Format these lines as a Markdown table with two columns, Row and Line, skipping the blank ones. Leave the pictures out of the answer.

— START —

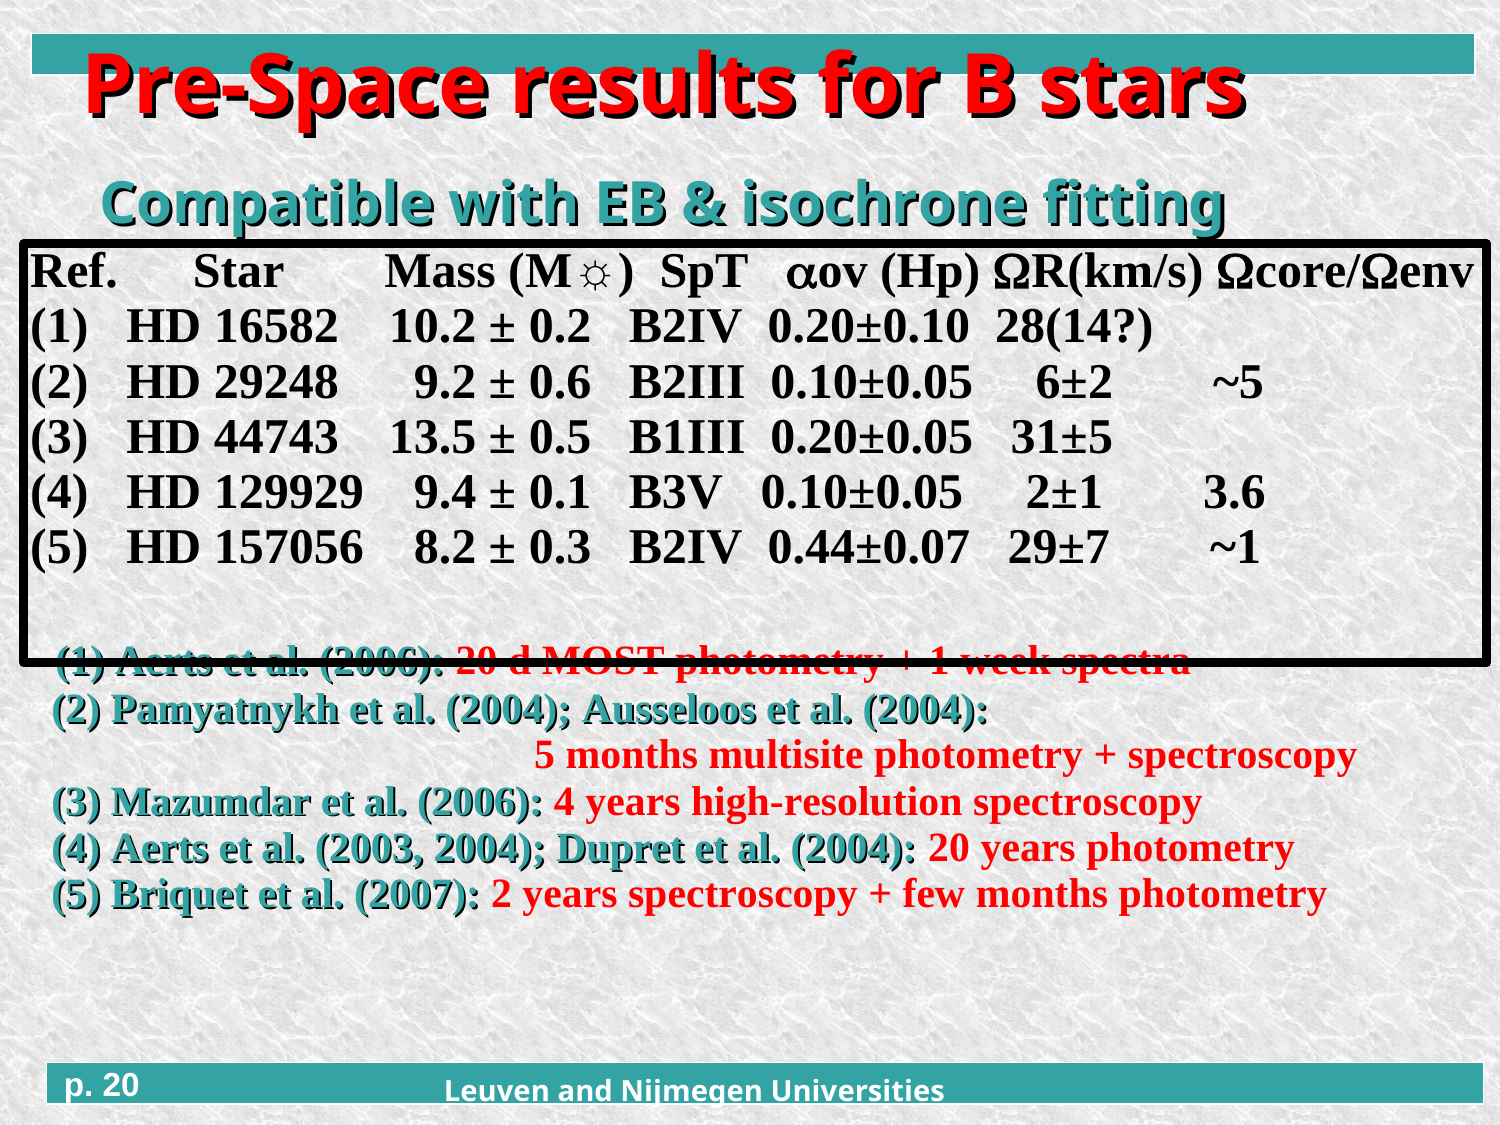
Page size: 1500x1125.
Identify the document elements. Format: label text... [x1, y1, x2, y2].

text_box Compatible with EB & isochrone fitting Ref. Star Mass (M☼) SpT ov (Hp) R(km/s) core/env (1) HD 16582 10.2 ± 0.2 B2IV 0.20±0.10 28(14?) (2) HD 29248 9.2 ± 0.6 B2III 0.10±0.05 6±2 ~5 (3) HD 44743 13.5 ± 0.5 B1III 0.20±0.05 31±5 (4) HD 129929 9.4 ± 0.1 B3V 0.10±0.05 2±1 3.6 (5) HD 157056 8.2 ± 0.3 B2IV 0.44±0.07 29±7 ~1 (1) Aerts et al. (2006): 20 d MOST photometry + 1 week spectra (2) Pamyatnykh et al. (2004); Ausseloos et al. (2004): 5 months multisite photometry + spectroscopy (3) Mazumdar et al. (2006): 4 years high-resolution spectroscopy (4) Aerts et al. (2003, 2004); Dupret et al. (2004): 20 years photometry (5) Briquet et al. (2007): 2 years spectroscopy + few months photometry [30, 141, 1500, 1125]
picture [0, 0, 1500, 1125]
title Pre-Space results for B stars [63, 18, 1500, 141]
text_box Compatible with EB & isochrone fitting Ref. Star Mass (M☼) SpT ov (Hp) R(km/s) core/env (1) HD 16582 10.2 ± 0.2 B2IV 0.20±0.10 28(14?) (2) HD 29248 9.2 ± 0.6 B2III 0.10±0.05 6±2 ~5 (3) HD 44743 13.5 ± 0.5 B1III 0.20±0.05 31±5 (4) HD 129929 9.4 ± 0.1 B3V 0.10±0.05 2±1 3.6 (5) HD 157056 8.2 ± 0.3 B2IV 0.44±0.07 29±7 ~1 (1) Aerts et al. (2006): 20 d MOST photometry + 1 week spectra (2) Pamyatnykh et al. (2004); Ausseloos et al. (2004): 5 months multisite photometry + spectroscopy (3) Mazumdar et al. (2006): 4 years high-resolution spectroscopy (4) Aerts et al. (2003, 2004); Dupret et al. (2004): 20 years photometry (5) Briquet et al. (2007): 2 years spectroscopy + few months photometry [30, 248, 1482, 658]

— END —

* [Solution to this exercise]
| Row | Line |
|---|---|
| 1 | Page size: 1500x1125. |
| 2 | Identify the document elements. Format: label text... [x1, y1, x2, y2]. |
| 3 | text_box Compatible with EB & isochrone fitting Ref. Star Mass (M☼) SpT ov (Hp) R(km/s) core/env (1) HD 16582 10.2 ± 0.2 B2IV 0.20±0.10 28(14?) (2) HD 29248 9.2 ± 0.6 B2III 0.10±0.05 6±2 ~5 (3) HD 44743 13.5 ± 0.5 B1III 0.20±0.05 31±5 (4) HD 129929 9.4 ± 0.1 B3V 0.10±0.05 2±1 3.6 (5) HD 157056 8.2 ± 0.3 B2IV 0.44±0.07 29±7 ~1 (1) Aerts et al. (2006): 20 d MOST photometry + 1 week spectra (2) Pamyatnykh et al. (2004); Ausseloos et al. (2004): 5 months multisite photometry + spectroscopy (3) Mazumdar et al. (2006): 4 years high-resolution spectroscopy (4) Aerts et al. (2003, 2004); Dupret et al. (2004): 20 years photometry (5) Briquet et al. (2007): 2 years spectroscopy + few months photometry [30, 141, 1500, 1125] |
| 4 | picture [0, 0, 1500, 1125] |
| 5 | title Pre-Space results for B stars [63, 18, 1500, 141] |
| 6 | text_box Compatible with EB & isochrone fitting Ref. Star Mass (M☼) SpT ov (Hp) R(km/s) core/env (1) HD 16582 10.2 ± 0.2 B2IV 0.20±0.10 28(14?) (2) HD 29248 9.2 ± 0.6 B2III 0.10±0.05 6±2 ~5 (3) HD 44743 13.5 ± 0.5 B1III 0.20±0.05 31±5 (4) HD 129929 9.4 ± 0.1 B3V 0.10±0.05 2±1 3.6 (5) HD 157056 8.2 ± 0.3 B2IV 0.44±0.07 29±7 ~1 (1) Aerts et al. (2006): 20 d MOST photometry + 1 week spectra (2) Pamyatnykh et al. (2004); Ausseloos et al. (2004): 5 months multisite photometry + spectroscopy (3) Mazumdar et al. (2006): 4 years high-resolution spectroscopy (4) Aerts et al. (2003, 2004); Dupret et al. (2004): 20 years photometry (5) Briquet et al. (2007): 2 years spectroscopy + few months photometry [30, 248, 1482, 658] |